### WHAT NEEDS TO BE DONE
The answer should consist of each line from the data below that includes "labels".

++++ PROVIDED DATA ++++

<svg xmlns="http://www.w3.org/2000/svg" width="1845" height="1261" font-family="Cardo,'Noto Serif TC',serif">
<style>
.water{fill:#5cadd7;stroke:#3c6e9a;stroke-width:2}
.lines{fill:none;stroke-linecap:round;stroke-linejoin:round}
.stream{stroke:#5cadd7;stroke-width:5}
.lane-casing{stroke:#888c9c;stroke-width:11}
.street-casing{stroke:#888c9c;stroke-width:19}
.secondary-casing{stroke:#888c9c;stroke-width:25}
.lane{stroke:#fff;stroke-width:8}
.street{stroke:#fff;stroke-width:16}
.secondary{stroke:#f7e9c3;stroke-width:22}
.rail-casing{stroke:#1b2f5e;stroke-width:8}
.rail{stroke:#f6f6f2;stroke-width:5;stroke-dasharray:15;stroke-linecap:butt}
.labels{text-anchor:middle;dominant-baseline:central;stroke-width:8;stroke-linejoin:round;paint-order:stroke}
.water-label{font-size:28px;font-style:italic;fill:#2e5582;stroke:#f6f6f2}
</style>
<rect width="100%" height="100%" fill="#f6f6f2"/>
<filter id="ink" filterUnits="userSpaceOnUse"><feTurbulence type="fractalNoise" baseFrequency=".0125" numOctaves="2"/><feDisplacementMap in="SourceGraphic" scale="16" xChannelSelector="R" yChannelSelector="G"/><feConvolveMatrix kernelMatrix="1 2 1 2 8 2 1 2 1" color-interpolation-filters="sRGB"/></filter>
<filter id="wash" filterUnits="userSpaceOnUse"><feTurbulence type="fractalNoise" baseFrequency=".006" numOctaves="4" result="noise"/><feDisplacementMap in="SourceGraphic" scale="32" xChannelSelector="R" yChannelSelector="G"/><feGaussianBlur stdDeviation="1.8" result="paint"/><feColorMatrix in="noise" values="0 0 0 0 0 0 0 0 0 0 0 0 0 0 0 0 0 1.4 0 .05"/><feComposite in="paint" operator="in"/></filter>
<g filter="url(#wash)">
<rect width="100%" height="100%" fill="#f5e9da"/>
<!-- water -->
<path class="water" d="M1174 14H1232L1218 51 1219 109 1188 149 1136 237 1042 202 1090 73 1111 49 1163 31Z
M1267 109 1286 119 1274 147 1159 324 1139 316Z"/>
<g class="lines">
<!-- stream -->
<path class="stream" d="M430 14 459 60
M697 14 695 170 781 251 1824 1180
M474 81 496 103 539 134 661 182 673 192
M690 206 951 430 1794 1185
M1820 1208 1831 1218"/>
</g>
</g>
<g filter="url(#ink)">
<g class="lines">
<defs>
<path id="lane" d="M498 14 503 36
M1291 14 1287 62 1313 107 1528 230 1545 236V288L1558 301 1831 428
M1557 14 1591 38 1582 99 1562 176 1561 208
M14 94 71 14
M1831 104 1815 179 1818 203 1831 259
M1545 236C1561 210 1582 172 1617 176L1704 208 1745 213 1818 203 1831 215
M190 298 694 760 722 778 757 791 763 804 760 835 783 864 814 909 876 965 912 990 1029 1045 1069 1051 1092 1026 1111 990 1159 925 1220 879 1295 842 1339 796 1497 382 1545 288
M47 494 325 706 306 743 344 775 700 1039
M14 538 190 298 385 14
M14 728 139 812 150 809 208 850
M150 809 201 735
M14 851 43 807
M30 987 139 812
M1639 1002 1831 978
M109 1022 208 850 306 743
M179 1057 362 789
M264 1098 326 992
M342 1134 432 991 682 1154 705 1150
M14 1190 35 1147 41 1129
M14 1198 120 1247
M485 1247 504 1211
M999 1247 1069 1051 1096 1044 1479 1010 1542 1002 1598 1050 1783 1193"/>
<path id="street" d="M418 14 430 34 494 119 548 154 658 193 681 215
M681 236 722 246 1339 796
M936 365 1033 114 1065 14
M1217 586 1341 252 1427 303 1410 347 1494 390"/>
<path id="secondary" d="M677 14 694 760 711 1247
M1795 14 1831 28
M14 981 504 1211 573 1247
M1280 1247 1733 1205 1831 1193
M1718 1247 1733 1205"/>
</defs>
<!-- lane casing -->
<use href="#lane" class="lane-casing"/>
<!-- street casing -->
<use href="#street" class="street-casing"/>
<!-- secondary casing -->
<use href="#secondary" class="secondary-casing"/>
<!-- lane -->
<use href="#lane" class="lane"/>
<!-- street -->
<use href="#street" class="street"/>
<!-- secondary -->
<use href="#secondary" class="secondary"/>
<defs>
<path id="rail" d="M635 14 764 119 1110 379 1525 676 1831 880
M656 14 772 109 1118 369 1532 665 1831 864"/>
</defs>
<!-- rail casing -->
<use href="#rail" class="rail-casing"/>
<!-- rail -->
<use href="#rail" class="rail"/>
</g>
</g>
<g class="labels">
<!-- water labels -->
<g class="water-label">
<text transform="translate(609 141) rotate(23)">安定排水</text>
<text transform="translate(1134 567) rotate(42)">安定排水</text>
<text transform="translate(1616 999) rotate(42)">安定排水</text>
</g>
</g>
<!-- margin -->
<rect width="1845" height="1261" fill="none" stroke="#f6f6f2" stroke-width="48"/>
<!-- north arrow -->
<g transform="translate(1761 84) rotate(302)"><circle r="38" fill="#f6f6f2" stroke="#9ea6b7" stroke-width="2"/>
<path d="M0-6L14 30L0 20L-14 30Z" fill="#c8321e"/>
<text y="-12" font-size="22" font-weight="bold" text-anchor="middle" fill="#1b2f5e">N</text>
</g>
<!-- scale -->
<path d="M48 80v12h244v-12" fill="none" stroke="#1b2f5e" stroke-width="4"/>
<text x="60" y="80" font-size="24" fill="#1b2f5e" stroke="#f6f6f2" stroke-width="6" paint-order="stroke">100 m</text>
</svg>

++++

### SOLUTION FOR THIS TASK
.labels{text-anchor:middle;dominant-baseline:central;stroke-width:8;stroke-linejoin:round;paint-order:stroke}
<g class="labels">
<!-- water labels -->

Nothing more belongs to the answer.